Angela Merkel im roten Anorak, vor einem schmelzenden Gletscher – ihre bildstark dokumentierte Reise nach Grönland brachte ihr im Jahr 2007 das Image als „Klimakanzlerin“ ein. Dieses Jahr hat sie unter dem Druck der „Fridays for Future“-Bewegung ein Stück weit ihre alte Rolle wiederentdeckt: Die Regierung hat ein Klimakabinett eingerichtet, Merkel traf Greta Thunberg in New York. CDU und CSU liefern sich mit den Grünen einen Ankündigungs-Wettstreit, wer den Klimaschutz schneller vorantreibt.

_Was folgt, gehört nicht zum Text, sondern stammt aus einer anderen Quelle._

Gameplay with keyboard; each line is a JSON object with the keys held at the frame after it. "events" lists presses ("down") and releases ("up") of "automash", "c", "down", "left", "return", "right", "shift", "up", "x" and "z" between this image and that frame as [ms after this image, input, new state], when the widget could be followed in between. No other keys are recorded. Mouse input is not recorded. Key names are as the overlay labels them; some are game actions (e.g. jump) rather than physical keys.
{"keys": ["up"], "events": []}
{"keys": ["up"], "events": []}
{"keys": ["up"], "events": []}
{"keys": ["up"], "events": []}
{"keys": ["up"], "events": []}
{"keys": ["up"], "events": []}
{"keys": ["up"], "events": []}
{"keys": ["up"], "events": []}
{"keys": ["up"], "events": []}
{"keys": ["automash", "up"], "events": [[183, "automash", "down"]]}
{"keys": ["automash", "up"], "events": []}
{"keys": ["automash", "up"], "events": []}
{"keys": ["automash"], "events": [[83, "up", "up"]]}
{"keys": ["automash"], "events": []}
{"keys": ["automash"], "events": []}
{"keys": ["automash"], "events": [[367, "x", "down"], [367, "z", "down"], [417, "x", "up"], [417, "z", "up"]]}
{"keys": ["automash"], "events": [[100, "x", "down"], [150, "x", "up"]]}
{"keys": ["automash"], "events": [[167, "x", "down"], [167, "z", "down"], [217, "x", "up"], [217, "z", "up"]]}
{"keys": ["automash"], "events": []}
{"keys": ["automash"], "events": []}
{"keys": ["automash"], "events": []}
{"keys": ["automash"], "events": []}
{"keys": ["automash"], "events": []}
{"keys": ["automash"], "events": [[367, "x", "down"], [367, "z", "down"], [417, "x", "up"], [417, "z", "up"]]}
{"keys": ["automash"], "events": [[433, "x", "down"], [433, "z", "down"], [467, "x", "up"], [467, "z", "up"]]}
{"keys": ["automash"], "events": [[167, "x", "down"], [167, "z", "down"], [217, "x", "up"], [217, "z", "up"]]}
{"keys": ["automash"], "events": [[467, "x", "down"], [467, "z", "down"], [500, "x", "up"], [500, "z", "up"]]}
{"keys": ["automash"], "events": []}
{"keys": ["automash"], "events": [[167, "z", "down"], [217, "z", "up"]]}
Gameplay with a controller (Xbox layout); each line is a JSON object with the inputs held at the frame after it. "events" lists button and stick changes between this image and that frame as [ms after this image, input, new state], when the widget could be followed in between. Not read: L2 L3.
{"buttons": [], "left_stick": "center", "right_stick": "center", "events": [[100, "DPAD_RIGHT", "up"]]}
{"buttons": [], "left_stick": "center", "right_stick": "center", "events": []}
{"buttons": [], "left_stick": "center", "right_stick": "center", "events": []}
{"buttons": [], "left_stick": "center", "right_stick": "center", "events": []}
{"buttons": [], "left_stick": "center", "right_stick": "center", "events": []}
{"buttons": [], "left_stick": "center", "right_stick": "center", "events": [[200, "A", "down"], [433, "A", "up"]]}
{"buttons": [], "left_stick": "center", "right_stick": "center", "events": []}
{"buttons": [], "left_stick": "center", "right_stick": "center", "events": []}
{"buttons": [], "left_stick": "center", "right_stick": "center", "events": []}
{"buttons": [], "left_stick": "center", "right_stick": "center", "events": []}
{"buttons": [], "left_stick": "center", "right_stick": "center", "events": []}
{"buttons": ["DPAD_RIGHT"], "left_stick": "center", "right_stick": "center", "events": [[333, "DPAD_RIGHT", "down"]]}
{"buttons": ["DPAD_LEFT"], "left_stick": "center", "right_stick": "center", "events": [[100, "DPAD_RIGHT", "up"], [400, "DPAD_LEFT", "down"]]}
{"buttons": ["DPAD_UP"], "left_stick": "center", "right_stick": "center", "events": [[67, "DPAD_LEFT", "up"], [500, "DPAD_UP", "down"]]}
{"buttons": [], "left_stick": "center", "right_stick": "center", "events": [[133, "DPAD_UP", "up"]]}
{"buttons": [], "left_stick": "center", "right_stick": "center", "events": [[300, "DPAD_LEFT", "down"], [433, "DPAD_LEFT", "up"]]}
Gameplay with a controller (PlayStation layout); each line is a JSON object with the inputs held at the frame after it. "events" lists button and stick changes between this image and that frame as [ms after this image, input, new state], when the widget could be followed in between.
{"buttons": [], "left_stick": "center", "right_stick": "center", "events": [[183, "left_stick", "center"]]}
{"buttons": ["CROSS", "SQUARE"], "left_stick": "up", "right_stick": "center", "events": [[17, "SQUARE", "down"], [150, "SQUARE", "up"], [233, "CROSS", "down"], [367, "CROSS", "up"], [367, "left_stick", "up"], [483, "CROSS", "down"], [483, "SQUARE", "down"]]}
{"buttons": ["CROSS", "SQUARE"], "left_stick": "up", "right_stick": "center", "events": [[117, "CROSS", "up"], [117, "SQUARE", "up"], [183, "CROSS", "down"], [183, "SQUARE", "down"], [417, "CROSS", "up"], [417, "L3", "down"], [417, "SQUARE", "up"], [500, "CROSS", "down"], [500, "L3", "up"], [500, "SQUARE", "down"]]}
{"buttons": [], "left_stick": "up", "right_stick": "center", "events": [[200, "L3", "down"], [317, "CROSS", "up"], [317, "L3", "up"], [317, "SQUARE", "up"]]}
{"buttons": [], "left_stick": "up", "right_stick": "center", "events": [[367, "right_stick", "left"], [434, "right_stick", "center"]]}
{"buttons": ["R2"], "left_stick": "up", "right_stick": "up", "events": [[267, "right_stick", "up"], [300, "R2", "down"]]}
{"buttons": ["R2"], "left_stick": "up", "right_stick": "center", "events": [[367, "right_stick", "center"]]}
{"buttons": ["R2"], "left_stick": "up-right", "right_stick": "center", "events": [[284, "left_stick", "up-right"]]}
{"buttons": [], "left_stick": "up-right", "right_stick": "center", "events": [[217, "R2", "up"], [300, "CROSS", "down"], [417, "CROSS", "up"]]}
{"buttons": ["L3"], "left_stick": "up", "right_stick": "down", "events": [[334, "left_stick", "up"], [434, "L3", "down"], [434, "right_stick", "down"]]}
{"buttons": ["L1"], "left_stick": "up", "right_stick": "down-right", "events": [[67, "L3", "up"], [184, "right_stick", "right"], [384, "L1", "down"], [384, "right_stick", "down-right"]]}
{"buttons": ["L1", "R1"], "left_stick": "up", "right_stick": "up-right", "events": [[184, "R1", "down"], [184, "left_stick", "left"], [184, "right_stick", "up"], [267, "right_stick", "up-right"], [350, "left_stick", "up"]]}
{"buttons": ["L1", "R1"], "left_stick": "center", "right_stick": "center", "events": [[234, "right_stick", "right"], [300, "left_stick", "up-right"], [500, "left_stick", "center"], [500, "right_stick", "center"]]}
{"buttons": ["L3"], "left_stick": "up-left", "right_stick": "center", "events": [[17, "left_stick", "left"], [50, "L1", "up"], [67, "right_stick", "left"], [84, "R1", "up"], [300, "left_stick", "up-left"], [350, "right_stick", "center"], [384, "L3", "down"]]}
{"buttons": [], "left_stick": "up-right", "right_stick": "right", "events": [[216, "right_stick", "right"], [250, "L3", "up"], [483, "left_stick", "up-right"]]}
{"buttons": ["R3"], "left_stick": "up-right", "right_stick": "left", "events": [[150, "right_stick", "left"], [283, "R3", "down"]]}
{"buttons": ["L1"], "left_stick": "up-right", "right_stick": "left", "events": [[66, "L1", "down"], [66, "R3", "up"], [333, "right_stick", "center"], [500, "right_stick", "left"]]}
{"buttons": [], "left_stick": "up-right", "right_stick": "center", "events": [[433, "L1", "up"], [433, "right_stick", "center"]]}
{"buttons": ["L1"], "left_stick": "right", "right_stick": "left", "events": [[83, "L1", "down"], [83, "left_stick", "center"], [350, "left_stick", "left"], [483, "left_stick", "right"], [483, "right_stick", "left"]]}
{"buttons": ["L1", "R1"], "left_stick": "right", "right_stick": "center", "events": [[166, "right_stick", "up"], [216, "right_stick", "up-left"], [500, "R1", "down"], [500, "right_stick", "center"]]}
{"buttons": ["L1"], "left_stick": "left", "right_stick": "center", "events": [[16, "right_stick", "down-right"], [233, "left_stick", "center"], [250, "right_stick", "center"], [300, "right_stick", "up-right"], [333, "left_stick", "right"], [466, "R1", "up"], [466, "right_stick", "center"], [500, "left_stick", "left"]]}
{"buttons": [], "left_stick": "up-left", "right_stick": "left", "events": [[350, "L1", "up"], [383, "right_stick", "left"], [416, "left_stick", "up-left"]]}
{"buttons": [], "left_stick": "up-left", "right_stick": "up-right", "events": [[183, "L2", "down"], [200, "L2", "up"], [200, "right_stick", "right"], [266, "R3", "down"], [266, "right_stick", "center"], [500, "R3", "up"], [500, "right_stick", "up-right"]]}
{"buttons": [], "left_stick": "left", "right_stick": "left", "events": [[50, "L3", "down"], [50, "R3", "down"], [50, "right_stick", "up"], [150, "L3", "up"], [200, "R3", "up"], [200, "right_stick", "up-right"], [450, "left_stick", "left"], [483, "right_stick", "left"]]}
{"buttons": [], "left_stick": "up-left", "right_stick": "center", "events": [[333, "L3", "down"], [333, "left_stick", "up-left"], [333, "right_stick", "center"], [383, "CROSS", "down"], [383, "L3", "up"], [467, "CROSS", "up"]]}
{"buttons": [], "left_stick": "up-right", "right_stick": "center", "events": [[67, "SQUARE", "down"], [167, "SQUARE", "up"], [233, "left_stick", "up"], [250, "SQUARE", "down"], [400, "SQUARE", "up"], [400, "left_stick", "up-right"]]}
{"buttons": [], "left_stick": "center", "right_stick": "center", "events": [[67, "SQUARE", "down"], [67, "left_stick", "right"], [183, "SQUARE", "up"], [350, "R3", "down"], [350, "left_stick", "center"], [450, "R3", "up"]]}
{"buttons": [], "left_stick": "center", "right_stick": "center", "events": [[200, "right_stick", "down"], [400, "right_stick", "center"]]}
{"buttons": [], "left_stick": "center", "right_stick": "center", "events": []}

Beschlossen ist inzwischen, dass Deutschland seinen Treibhausgasausstoß bis 2030 drastisch reduzieren soll. Die Klimaziele für 2020 hatte man bereits krachend verfehlt. Jetzt will CSU-Ministerpräsident Markus Söder Bayern als erstes Bundesland bis 2050 klimaneutral machen. In der Praxis aber lügt sich die Regierung in die Tasche. Die Umsetzung der Pläne ist voller Widersprüche. Exemplarisch dafür ist das Debakel in der Windkraft.
Altmaiers Pläne für Windräder: Mindestabstand von 1000 Metern zur Wohnbebauung
Erneuerbare Energien liefern heute rund 40 Prozent des Stroms, ein eindrucksvoller Wert. Den größten Anteil daran hat die Windkraft, insbesondere an Land. Jetzt kommt aus dem Wirtschaftsministerium von CDU-Minister Peter Altmaier plötzlich massiver Gegenwind. Bundesweit soll ein Mindestabstand für neue Windräder von 1000 Meter zur Wohnbebauung gelten. Welche drastischen Folgen dies haben könnte, lässt sich in Bayern studieren. Dort sind die Abstandsregeln mit dem 10-fachen der Windradhöhe noch schärfer. Zwar können bayerische Kommunen über Umwege Windräder in geringeren Abständen auf den Weg bringen. Seit aber 10H gilt, traut sich kaum ein Kommunalpolitiker, das Thema anzufassen. Die Folge: Der Windkraftausbau ist in Bayern tot. Zahl der neuen Windräder im ersten Halbjahr: null.
Andere Technologien wie die Kernfusion sind nicht marktreif
Bundesweit ist die Windkraft in der Krise. Der Zubau ist eingebrochen, seit neue Vergabeverfahren greifen. Das kostet Jobs: Die Zahl der Stellen sank von 2016 bis 2017 um 25.000. Allein der Hersteller Enercon will jetzt 3000 Stellen streichen. Die Situation erinnert an den Einbruch der Fotovoltaik vor einigen Jahren, als die Regierung die Fördersätze senkte.
Dabei ist die Bundesregierung auf mehr grünen Strom von Wind und Sonne dringend angewiesen, um ihre Klimaziele zu erreichen. Denn andere Techniken wie die Kernfusion sind nicht markttauglich oder – wie die Wasserkraft – fast ausgeschöpft. Zudem würde der Umstieg auf E-Autos ad absurdum geführt werden, käme der Strom aus Kohle oder aus dem Ausland. Auch für die Herstellung des viel beschworenen Wasserstoffs als umweltfreundlicher Alternative zum Batterie-Auto wären große Mengen grüner Elektrizität nötig.
Infraschall: Es muss mehr Antworten geben
Sicher, es gibt gegen die Windkraft legitime Bedenken. Sie reichen über den Artenschutz hin zu Sorgen der Anwohner um ihre Gesundheit. Es genügt, das Stichwort „Infraschall“ in eine Suchmaschine einzugeben. Wie es Lobbyverbände für die Windkraft gibt, existieren solche gegen sie. Ja, Windräder haben ein Akzeptanzproblem. Das Tragische aber ist, dass es Konzerne und Regierung versäumt haben, Licht ins Dunkel zu bringen. Das Wissen um die Risiken ist gering. Sind Menschen in Windkraft-Gemeinden zum Beispiel kränker als an anderen Stellen? Die Datenlage erscheint dünn, Studien widersprechen sich.
Dabei zeigen Gemeinden – auch in Schwaben – wie die Energiewende gelingen kann. Die Akzeptanz steigt, wo Bürger zum Beispiel Miteigentümer eines Windrades werden. Es reicht nicht, sich ambitionierte Klimaziele zu geben. Deutschland muss sich stärker mit ihrer Umsetzung befassen. Das ist der härtere, aber wichtigere Weg.